L'Association immobilière de Hô Chi Minh-Ville (HoREA) vient de publier le document n° 110/2026/CV-HoREA du 3 septembre 2026 proposant d'ajouter et d'unifier les réglementations relatives au groupe de biens immobiliers qui sont des ouvrages de construction ayant des fonctions de bureaux, de tourisme et d'hébergement dans le projet de loi sur le commerce immobilier (amendée).
L'Association immobilière de Hô Chi Minh-Ville (HoREA) constate que les activités d'investissement et de commerce de types de produits immobiliers tels que "projets de construction ayant des fonctions servant des objectifs de bureaux, de tourisme et d'hébergement" ont commencé à se développer dans notre pays depuis l'entrée en vigueur de la loi sur le commerce immobilier de 2006 et se sont très fortement développées pendant la période d'"explosion" 2015-2019.
Cependant, la loi sur le commerce immobilier de 2014, la loi sur le commerce immobilier de 2023 et le projet de loi sur le commerce immobilier (amendée) (ci-après dénommé projet de loi) ne contiennent toujours pas suffisamment de réglementations nécessaires pour réglementer de manière globale les activités d'investissement et commerciales des types de produits immobiliers tels que « les ouvrages de construction ayant des fonctions servant des objectifs de bureaux, de tourisme et d'hébergement ».
Citant les données de l'Association vietnamienne des agents immobiliers, HoREA a déclaré que de 2022 à juin 2026, 35 538 "condotels" ont été développés, dont 24 767 appartements touristiques, 10 771 villas touristiques, maisons de ville touristiques. En comptant l'offre formée précédemment, le nombre total de produits appartenant à ce groupe est d'environ 146 438, sans compter plus de 10 000 officetels à Hanoï et Hô Chi Minh-Ville.
Parmi ceux-ci, la plupart des projets "condotel" investis au cours de la période 2007-2020 sont "bloqués" en raison du manque de réglementations légales pour les ajuster ou en raison des limites de certaines localités dans le travail d'"application de la loi".
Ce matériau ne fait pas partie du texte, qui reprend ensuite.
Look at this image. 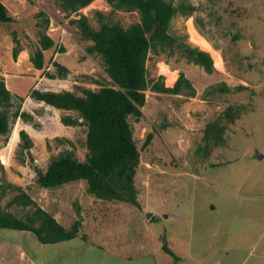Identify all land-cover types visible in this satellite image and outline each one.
Masks as SVG:
<instances>
[{
  "label": "rangeland",
  "instance_id": "obj_1",
  "mask_svg": "<svg viewBox=\"0 0 264 264\" xmlns=\"http://www.w3.org/2000/svg\"><path fill=\"white\" fill-rule=\"evenodd\" d=\"M166 1L175 7L183 2L194 6L190 16L178 13L172 19L169 32L195 48L198 47L191 41L192 30L207 41L211 50L204 52L212 58L213 71L206 73L177 52L149 53L145 64L148 79L155 81L163 77L166 86L162 73V66H166L177 73L175 81L183 73L196 94L189 97L186 89L178 95L147 90L143 117L138 122L129 118L134 141L141 152L134 179L138 202L147 208L145 217L153 213L157 222L154 226L142 223L140 229L135 223L130 224L134 235L127 241L131 246L144 245L146 237L150 236L151 240L156 237L153 229L158 228V233L166 236L169 247L184 259L182 264H199L197 261L264 264V0ZM0 2L14 20L0 23V79L11 93L14 107L23 98L20 111L31 117L28 121L17 118L8 137L0 136V185L10 183L20 187L53 218L57 214L58 223L66 229L80 217L78 238L93 230H103L106 234L122 232V239L126 240L128 214H142L144 210L98 201L88 196L83 181L72 184L78 195L69 192L71 183L54 190H43L36 185L34 166L44 171L49 161L64 151H72L81 162L85 160L86 126L63 125L61 118H77V114L37 103L28 95L34 88L83 96V89L98 90L101 84L110 86L100 57L86 52L92 43L80 37L71 21L83 15L97 30V13H100L111 23L126 28L139 21L138 13L113 11L106 0H95L69 16L60 10L57 0ZM45 18L49 21L46 28L42 25ZM12 32H16L21 50L17 58L12 56L15 46ZM39 32L48 34L55 46L44 52L43 69L35 70L29 56L39 46ZM214 55L222 58L223 70L214 67ZM53 62L68 69L65 79L46 77L47 73L55 72ZM175 81L166 87H173ZM221 84L231 91L207 93ZM237 86L246 89L237 92L234 90ZM230 106H239L244 111L233 124L226 125L222 145H207L202 141L206 124L219 118ZM20 131L32 141L27 153L21 150ZM149 133L153 134V140L142 149ZM58 138L72 145L59 144ZM16 194L5 186L4 193L0 192V207L4 208ZM115 210L128 214H114ZM7 211L21 218L27 209L11 207ZM148 246L158 248L157 240Z\"/></svg>",
  "mask_w": 264,
  "mask_h": 264
},
{
  "label": "trees",
  "instance_id": "obj_2",
  "mask_svg": "<svg viewBox=\"0 0 264 264\" xmlns=\"http://www.w3.org/2000/svg\"><path fill=\"white\" fill-rule=\"evenodd\" d=\"M58 7L67 16L91 4L95 0H57ZM114 10L125 12L136 11L139 21L123 28L119 23H111L108 18L97 13L99 29L95 30L89 24L87 17L80 15L79 19L71 21L83 40L92 44L86 52L100 57L104 64V71L110 79V86L98 90L83 89V96L72 92L41 91L32 89L29 97L44 105L57 110L75 112L77 118L67 116L61 118L65 126H77L82 123L86 126L85 148L87 150L83 162L76 159L72 151L52 158L44 171L34 166L36 173L35 183L41 189L54 190L73 182L83 181L86 193L103 202H117L133 206L141 210L138 202V190L135 186L136 170L140 162V150L134 141L133 126L129 121L133 117L136 122L143 117L142 108L146 104L145 91L156 94L178 95L183 89L189 90L188 96L194 97L196 92L190 81L183 73L179 74L173 87L164 85L163 77L157 80L147 78L145 68L149 53L154 55L163 51L169 54L178 53L188 63L202 68L206 73L213 71L212 58L209 53L192 47L183 42L182 37L174 36L169 32L172 19L181 13L190 16L194 12L192 4L185 2L175 7L166 0H106ZM113 13V12H112ZM43 16L44 14L39 13ZM8 9L0 2V23L13 22ZM48 19L42 25L48 26ZM150 34L149 38L147 35ZM38 47L29 56V61L35 70H42L45 62L44 52L55 46V42L44 32L38 34ZM15 44L12 50L13 58L20 53V46L16 32H12ZM61 52L64 51L60 48ZM55 72L47 73L48 79H65L69 71L58 62L52 63ZM246 89L237 86V92ZM231 91L225 84L218 88H210L207 93H228ZM14 107L12 95L6 89L3 79H0V136L8 137L11 125L18 118L30 120L31 117L21 112V102ZM13 109V110H12ZM239 106L227 107L216 120L207 123L202 141L214 146L224 142L226 125L233 124L243 113ZM79 119L82 121L79 122ZM22 140L21 150L30 151L32 141L23 131L19 132ZM153 134L145 136L142 149L148 147ZM59 144H71L64 139H56ZM206 152H208V147ZM213 167L214 164L212 165ZM217 167V166H216ZM17 192L5 205L0 207V229L20 230L31 232L41 244H57L70 241L77 237L81 225L78 217L69 229L59 224L53 216L46 212L32 200L31 196L20 187L12 184L5 185ZM5 186L0 185V192L4 193ZM16 207L27 211L18 218L8 208ZM79 216V212H77ZM161 249L169 255L174 264H182L181 260L171 251L166 236L160 237Z\"/></svg>",
  "mask_w": 264,
  "mask_h": 264
},
{
  "label": "crops",
  "instance_id": "obj_3",
  "mask_svg": "<svg viewBox=\"0 0 264 264\" xmlns=\"http://www.w3.org/2000/svg\"><path fill=\"white\" fill-rule=\"evenodd\" d=\"M217 57L220 56L217 55ZM220 59L222 60L221 57ZM72 184L73 183L68 187L70 189H68L69 192L78 195L74 193L78 190ZM52 201L53 203L55 202L53 198ZM120 205L122 206L125 204ZM141 208V210H144V213L141 212L142 214H128L123 210H115L113 212L114 214L129 215V222L127 224L129 226V231L124 229L126 234H128L126 240L122 239V232H120V234L116 233V235L106 234L103 230L102 232L93 230L87 235H82L81 238L76 237L70 241L50 245L39 243L36 237L28 231L0 229V253H2L0 255V264H174L173 259L160 248V237L162 235L158 233V228L153 229L156 231L157 235L152 239L153 241L157 240L158 248H151L148 246V243L152 242L150 236L146 237L144 245L134 242L135 245H139L131 246V243L127 241L129 236L132 238L134 235V232H130V224L135 223V226H138L137 228L140 229L139 226H141L142 223H148V226H154L157 222L153 213L150 214V217L147 216L146 218L145 214L147 213V208L142 205ZM56 216L57 214H55L54 218L57 221ZM137 228L134 229L137 230ZM149 239L150 241L147 243ZM118 242L122 243L118 245ZM126 247H128L127 252L125 251L127 249ZM159 248L161 250H159ZM171 251L181 261L184 260L173 249H171ZM135 252L136 255L134 256L133 254ZM5 258L8 259L6 260ZM197 262L203 264L202 261Z\"/></svg>",
  "mask_w": 264,
  "mask_h": 264
},
{
  "label": "bare ground",
  "instance_id": "obj_4",
  "mask_svg": "<svg viewBox=\"0 0 264 264\" xmlns=\"http://www.w3.org/2000/svg\"><path fill=\"white\" fill-rule=\"evenodd\" d=\"M191 41L194 43L195 46L200 48L203 51H210L211 47L207 41H205L203 38H201L197 33L194 34V30L191 31ZM214 53V52H212ZM216 55V53H215ZM213 58L214 61V67L219 70H223V63L220 57H215ZM162 73L166 77V86H171L173 82L176 79L177 73L174 71H171L169 68L166 66H162Z\"/></svg>",
  "mask_w": 264,
  "mask_h": 264
},
{
  "label": "clouds",
  "instance_id": "obj_5",
  "mask_svg": "<svg viewBox=\"0 0 264 264\" xmlns=\"http://www.w3.org/2000/svg\"><path fill=\"white\" fill-rule=\"evenodd\" d=\"M69 92V91H68ZM37 103H40V102H37ZM43 104V103H42ZM45 106H47V105H45ZM50 107V106H49ZM58 111H63V110H58ZM64 112H66V111H64Z\"/></svg>",
  "mask_w": 264,
  "mask_h": 264
},
{
  "label": "water",
  "instance_id": "obj_6",
  "mask_svg": "<svg viewBox=\"0 0 264 264\" xmlns=\"http://www.w3.org/2000/svg\"><path fill=\"white\" fill-rule=\"evenodd\" d=\"M150 34L147 35V37L149 38Z\"/></svg>",
  "mask_w": 264,
  "mask_h": 264
}]
</instances>
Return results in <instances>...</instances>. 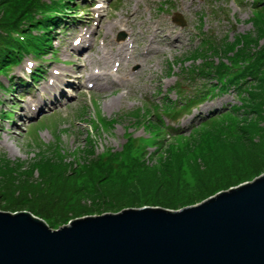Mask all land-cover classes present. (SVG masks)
Here are the masks:
<instances>
[{
	"label": "rangeland",
	"instance_id": "obj_1",
	"mask_svg": "<svg viewBox=\"0 0 264 264\" xmlns=\"http://www.w3.org/2000/svg\"><path fill=\"white\" fill-rule=\"evenodd\" d=\"M120 1L123 10L108 11L120 18L129 6L137 42L131 61L124 60L115 75L116 85L109 86L113 81L110 77L99 76L101 79H91L100 85L92 94H84L85 85L81 84L79 96L73 90L76 96L65 105L58 101L37 116L29 110V106H43L44 99L66 83L59 77L89 78L86 73L92 69L91 63L103 60L98 43L83 54L73 50V30L54 43L57 48L62 43L61 63L74 62L50 65L51 69L63 70L56 86L41 81L32 92L35 97H21L24 88H13L12 81L17 83L22 76L25 60L9 75H0V211H30L51 228L59 229L77 218L130 208L181 210L264 174V60L260 63L255 57L251 62L232 65V55L240 49L264 55V8L253 16L252 0H173L174 8L167 7L172 0H165V6L160 0ZM75 2L76 17H69L68 27L76 23L85 4L84 0ZM4 4L0 0V20L8 18ZM175 11L185 14L189 22L186 27L172 21ZM199 11H211L205 16L204 29L214 42L225 41L223 51L214 59L234 68V73L250 67L257 70L261 65L262 75L258 82L249 83L247 91L231 88L197 105L181 116L178 126L183 131L162 135L154 110L163 109L165 95L175 100L179 91L185 90L179 93L185 96L187 89L192 94L196 93L195 86L202 87L196 73H192L193 81L186 74L167 72L170 63L178 66L181 61L191 66L201 61L195 27ZM81 15L82 20H92L88 11ZM155 35L157 39H150ZM249 35L252 40L245 41ZM149 45L152 51L141 64L140 56ZM112 47L118 52V46ZM224 48L230 50L229 60ZM50 58L52 54L44 60ZM137 64L138 71L134 72ZM180 82L183 88L171 89ZM136 108L138 113L133 111ZM130 110L133 112L127 113ZM3 112L9 119L2 116ZM210 114L209 122L203 123ZM127 136L136 141L127 140ZM144 139L152 144L142 145ZM60 165L68 167H56Z\"/></svg>",
	"mask_w": 264,
	"mask_h": 264
},
{
	"label": "water",
	"instance_id": "obj_2",
	"mask_svg": "<svg viewBox=\"0 0 264 264\" xmlns=\"http://www.w3.org/2000/svg\"><path fill=\"white\" fill-rule=\"evenodd\" d=\"M0 264H264V174L181 210L130 208L59 229L0 211Z\"/></svg>",
	"mask_w": 264,
	"mask_h": 264
},
{
	"label": "trees",
	"instance_id": "obj_3",
	"mask_svg": "<svg viewBox=\"0 0 264 264\" xmlns=\"http://www.w3.org/2000/svg\"><path fill=\"white\" fill-rule=\"evenodd\" d=\"M68 1L52 0L51 3L48 4L45 0H4V6H7H5V9L8 11V18L0 20V73L6 74L13 64L18 63L21 60L25 52L34 53L37 57H42V55L50 51L53 47V29L64 19L55 12L61 11L63 13L61 9L62 7H65V5L70 8ZM255 4L256 11L253 16L256 15L257 11H260L259 14L262 12V9L264 8V0H255ZM13 32H20L21 35L25 36V39L21 40L14 38L15 35ZM252 35L247 36V40L245 41L249 42L252 40ZM225 37L227 38V35ZM202 44L204 45H200L201 49L197 51V53H201L199 58H201L202 61L197 65H191L190 67L185 66L183 67V70H186V73L188 74L196 73V75L199 76L200 81H203L205 84L202 88L197 89L195 95L189 97L186 104L180 106L183 110H190L193 105L199 104V102L201 103L208 98L223 95L231 88L234 90H241L242 88L247 91L249 83L256 80L258 82L262 75L261 65L257 70L250 67L248 70H236L237 73H234L235 71L232 72L231 70L234 68L231 66L221 61L217 62V60L214 59V55L223 51L221 48L222 44H225V41L214 42L213 40V42H208L205 41V39H202ZM16 49L17 51H15ZM247 49L248 50L240 49L232 55L233 60H235L232 62V65L233 63H242L245 60L251 62L255 57L258 58L259 62L262 59L264 60V55L260 51L254 52L253 50L250 51L249 48ZM224 51V56L229 60L231 57V54L229 53L230 50L224 48ZM194 54L193 51L191 56H195ZM194 59H197V57ZM41 73V69H38L33 77L38 78ZM230 74L235 75L231 76ZM210 77L212 78L210 79ZM192 79L195 80L194 77H192ZM175 104L176 105L173 106L172 103H167L164 109L178 115L180 113V109L178 108L179 105H177V102ZM138 112L139 111H136L134 113ZM212 115H215V113ZM212 115L205 118L203 123H208L209 121L206 122V120L211 118ZM157 116V125L159 126L162 135L179 132L178 130L169 127L159 113H157ZM127 140H130L131 142L136 141L129 136H127ZM156 141L161 140L156 138ZM148 144L152 143L147 140V145ZM136 145L139 146V144ZM65 166L66 165H60L56 167H68Z\"/></svg>",
	"mask_w": 264,
	"mask_h": 264
}]
</instances>
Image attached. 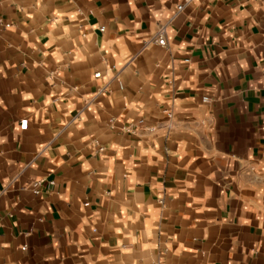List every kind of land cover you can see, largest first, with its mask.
I'll return each mask as SVG.
<instances>
[{
  "label": "crops",
  "instance_id": "1",
  "mask_svg": "<svg viewBox=\"0 0 264 264\" xmlns=\"http://www.w3.org/2000/svg\"><path fill=\"white\" fill-rule=\"evenodd\" d=\"M0 264H264V0H0Z\"/></svg>",
  "mask_w": 264,
  "mask_h": 264
},
{
  "label": "built area",
  "instance_id": "2",
  "mask_svg": "<svg viewBox=\"0 0 264 264\" xmlns=\"http://www.w3.org/2000/svg\"><path fill=\"white\" fill-rule=\"evenodd\" d=\"M187 1H190V0H187ZM184 7V4H180L178 5V10H182V8ZM10 24L7 23L6 26H9ZM101 30H104V27H101L100 28ZM153 42L154 43H157L159 45H162V46H165L167 44V40H166V33H165V28L162 27L158 33V35L153 39ZM95 77H100L101 76V72H97L95 73L94 75ZM205 101L208 99V97H204L203 98ZM142 122V121H141ZM47 181L46 178H41L38 180L37 182V187L34 188V192L35 193H40V188L39 186H41L43 183H45ZM53 183V181H50ZM161 202H163V200H161Z\"/></svg>",
  "mask_w": 264,
  "mask_h": 264
}]
</instances>
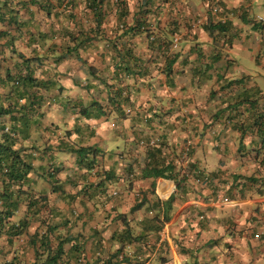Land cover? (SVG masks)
<instances>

Cela conduit à des violations de la loi lors de la délivrance de certificats de droit d'utilisation des "terres résidentielles stables à long terme sans formation d'unités résidentielles" pour les "condotels" construits sur des "terres commerciales et de services", appartenant au type de terrain utilisé pour une durée maximale de 50 ans; ou en raison du manque de capacité du promoteur, de violations de la loi, d'"engagements de bénéfices trop élevés" dépassant la capacité de paiement ou de mobilisation de capitaux lorsque le projet ne remplit pas les conditions. Ces cas ont été conclus par les autorités compétentes, ont traité les violations et "éliminent les obstacles et les difficultés pour les projets en suspens de longue date".
L'Association souligne que l'achèvement du cadre juridique ne signifie pas légaliser les projets ou les violations qui se sont produites. Dans le même temps, elle exige que les investisseurs de projets remplissent leurs obligations financières envers l'État afin de débloquer les ressources foncières, de créer des conditions pour relancer les projets, de garantir les droits et intérêts légitimes et légaux des clients et des investisseurs.
Selon HoREA, le développement de types d'immobilier "ayant des fonctions de service à des fins touristiques et d'hébergement", y compris les "condotels", doit être réglementé de manière complète, synchrone et uniforme dans le "projet de loi sur le commerce immobilier (amendée)" et les lois connexes. Ceci afin d'assurer l'efficacité et l'efficience de la gestion de l'État, d'assurer l'harmonie des intérêts des clients, des investisseurs, des promoteurs de projets et le développement durable.